- [Aim]:
Turn the part of the listing below that runs from the line containing "collection date: 1957-07-31" down to the end of the listing into a numbered list, with blank lines left out.

begin Records provided

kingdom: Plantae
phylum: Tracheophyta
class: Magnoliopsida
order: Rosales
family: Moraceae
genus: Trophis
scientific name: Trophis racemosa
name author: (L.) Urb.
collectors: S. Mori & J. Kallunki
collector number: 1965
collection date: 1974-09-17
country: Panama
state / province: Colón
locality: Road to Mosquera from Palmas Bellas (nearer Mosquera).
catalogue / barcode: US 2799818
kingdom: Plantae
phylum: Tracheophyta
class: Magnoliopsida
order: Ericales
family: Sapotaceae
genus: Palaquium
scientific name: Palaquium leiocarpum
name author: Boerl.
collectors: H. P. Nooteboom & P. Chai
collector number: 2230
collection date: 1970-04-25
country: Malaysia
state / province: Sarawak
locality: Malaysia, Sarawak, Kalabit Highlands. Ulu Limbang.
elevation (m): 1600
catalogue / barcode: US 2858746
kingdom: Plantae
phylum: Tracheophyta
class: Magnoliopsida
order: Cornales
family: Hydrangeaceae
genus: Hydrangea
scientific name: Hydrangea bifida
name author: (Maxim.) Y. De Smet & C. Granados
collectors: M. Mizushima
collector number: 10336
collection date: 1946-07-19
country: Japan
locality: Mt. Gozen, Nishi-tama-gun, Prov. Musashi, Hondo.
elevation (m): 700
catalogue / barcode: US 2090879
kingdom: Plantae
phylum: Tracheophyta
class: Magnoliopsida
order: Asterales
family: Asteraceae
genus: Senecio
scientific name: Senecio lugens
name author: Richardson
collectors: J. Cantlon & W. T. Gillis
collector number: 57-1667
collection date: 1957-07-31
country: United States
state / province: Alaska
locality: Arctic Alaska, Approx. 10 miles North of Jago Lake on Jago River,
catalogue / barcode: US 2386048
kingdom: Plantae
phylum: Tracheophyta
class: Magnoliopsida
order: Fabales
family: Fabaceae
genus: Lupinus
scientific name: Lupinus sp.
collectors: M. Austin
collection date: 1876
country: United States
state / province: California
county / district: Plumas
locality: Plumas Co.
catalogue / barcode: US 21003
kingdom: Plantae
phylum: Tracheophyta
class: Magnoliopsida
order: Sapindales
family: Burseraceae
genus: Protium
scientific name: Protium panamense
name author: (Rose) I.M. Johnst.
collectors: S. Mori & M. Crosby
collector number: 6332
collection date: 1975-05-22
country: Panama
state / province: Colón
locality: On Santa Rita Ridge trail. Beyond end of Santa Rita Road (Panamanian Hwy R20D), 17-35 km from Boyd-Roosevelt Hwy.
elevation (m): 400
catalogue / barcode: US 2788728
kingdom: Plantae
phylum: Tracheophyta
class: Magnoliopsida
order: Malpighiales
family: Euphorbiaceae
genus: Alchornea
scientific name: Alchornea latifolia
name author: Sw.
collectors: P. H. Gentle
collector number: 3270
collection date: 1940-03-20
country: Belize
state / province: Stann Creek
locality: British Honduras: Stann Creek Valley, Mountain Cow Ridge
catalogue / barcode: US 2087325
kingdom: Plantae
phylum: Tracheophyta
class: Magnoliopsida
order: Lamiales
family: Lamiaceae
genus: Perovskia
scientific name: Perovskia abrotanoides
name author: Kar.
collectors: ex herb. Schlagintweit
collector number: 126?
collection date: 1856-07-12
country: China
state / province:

end Records provided

- [Result of the exercise]:
1. collection date: 1957-07-31
2. country: United States
3. state / province: Alaska
4. locality: Arctic Alaska, Approx. 10 miles North of Jago Lake on Jago River,
5. catalogue / barcode: US 2386048
6. kingdom: Plantae
7. phylum: Tracheophyta
8. class: Magnoliopsida
9. order: Fabales
10. family: Fabaceae
11. genus: Lupinus
12. scientific name: Lupinus sp.
13. collectors: M. Austin
14. collection date: 1876
15. country: United States
16. state / province: California
17. county / district: Plumas
18. locality: Plumas Co.
19. catalogue / barcode: US 21003
20. kingdom: Plantae
21. phylum: Tracheophyta
22. class: Magnoliopsida
23. order: Sapindales
24. family: Burseraceae
25. genus: Protium
26. scientific name: Protium panamense
27. name author: (Rose) I.M. Johnst.
28. collectors: S. Mori & M. Crosby
29. collector number: 6332
30. collection date: 1975-05-22
31. country: Panama
32. state / province: Colón
33. locality: On Santa Rita Ridge trail. Beyond end of Santa Rita Road (Panamanian Hwy R20D), 17-35 km from Boyd-Roosevelt Hwy.
34. elevation (m): 400
35. catalogue / barcode: US 2788728
36. kingdom: Plantae
37. phylum: Tracheophyta
38. class: Magnoliopsida
39. order: Malpighiales
40. family: Euphorbiaceae
41. genus: Alchornea
42. scientific name: Alchornea latifolia
43. name author: Sw.
44. collectors: P. H. Gentle
45. collector number: 3270
46. collection date: 1940-03-20
47. country: Belize
48. state / province: Stann Creek
49. locality: British Honduras: Stann Creek Valley, Mountain Cow Ridge
50. catalogue / barcode: US 2087325
51. kingdom: Plantae
52. phylum: Tracheophyta
53. class: Magnoliopsida
54. order: Lamiales
55. family: Lamiaceae
56. genus: Perovskia
57. scientific name: Perovskia abrotanoides
58. name author: Kar.
59. collectors: ex herb. Schlagintweit
60. collector number: 126?
61. collection date: 1856-07-12
62. country: China
63. state / province:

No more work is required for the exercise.